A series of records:
★ ★ ★ ★ ★

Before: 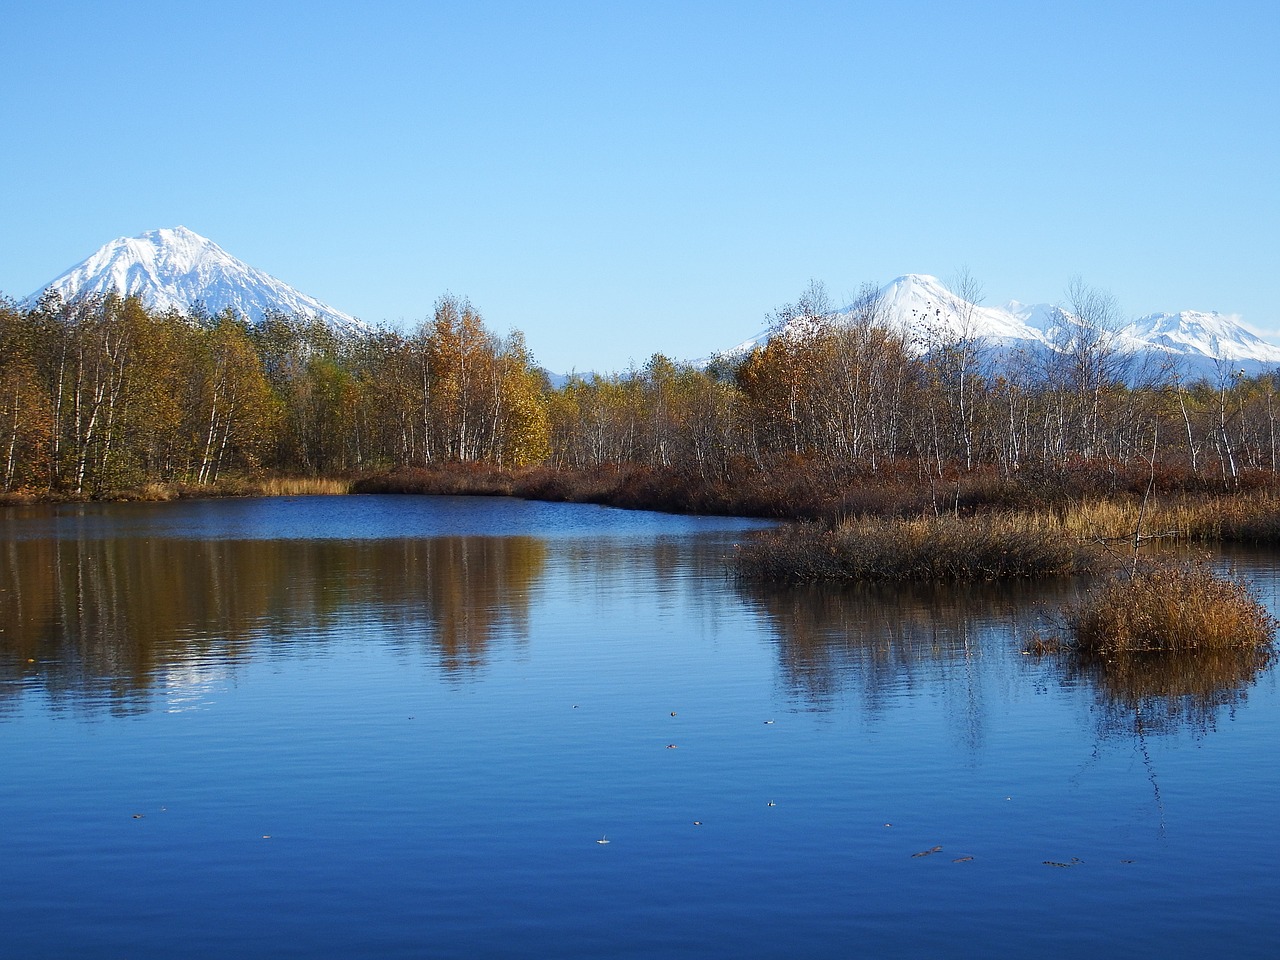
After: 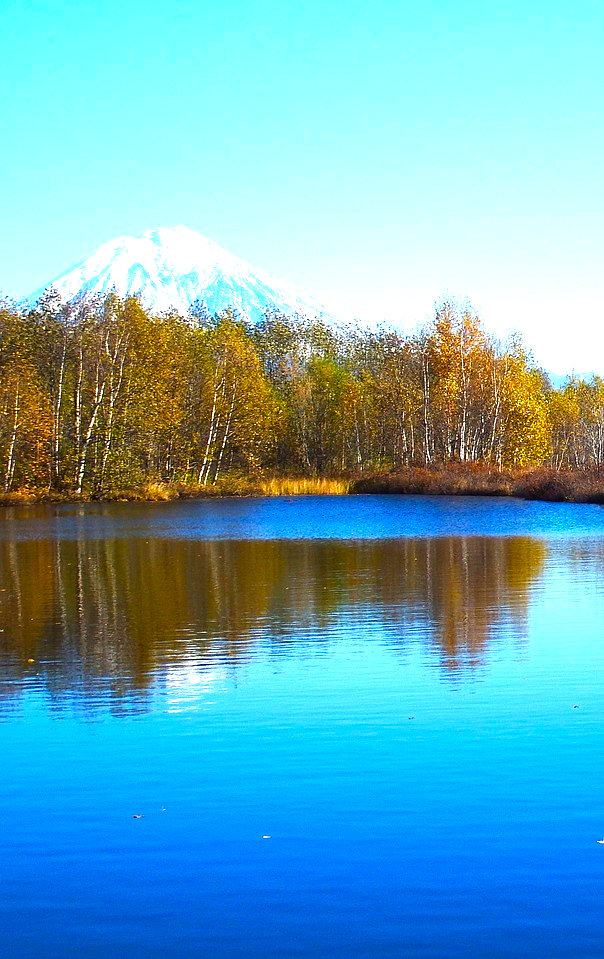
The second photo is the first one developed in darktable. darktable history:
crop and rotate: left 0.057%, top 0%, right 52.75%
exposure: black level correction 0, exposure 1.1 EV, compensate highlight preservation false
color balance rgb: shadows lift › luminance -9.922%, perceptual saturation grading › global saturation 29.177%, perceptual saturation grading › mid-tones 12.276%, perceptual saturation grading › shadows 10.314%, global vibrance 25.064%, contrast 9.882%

★ ★ ★ ★ ★

TO BE DONE: Update the records by replacing "photo" with "image" and keeping everything else the same. Leave the pictures out of your answer.

WRITTEN RESPONSE:
Before: 
After: 
The second image is the first one developed in darktable. darktable history:
crop and rotate: left 0.057%, top 0%, right 52.75%
exposure: black level correction 0, exposure 1.1 EV, compensate highlight preservation false
color balance rgb: shadows lift › luminance -9.922%, perceptual saturation grading › global saturation 29.177%, perceptual saturation grading › mid-tones 12.276%, perceptual saturation grading › shadows 10.314%, global vibrance 25.064%, contrast 9.882%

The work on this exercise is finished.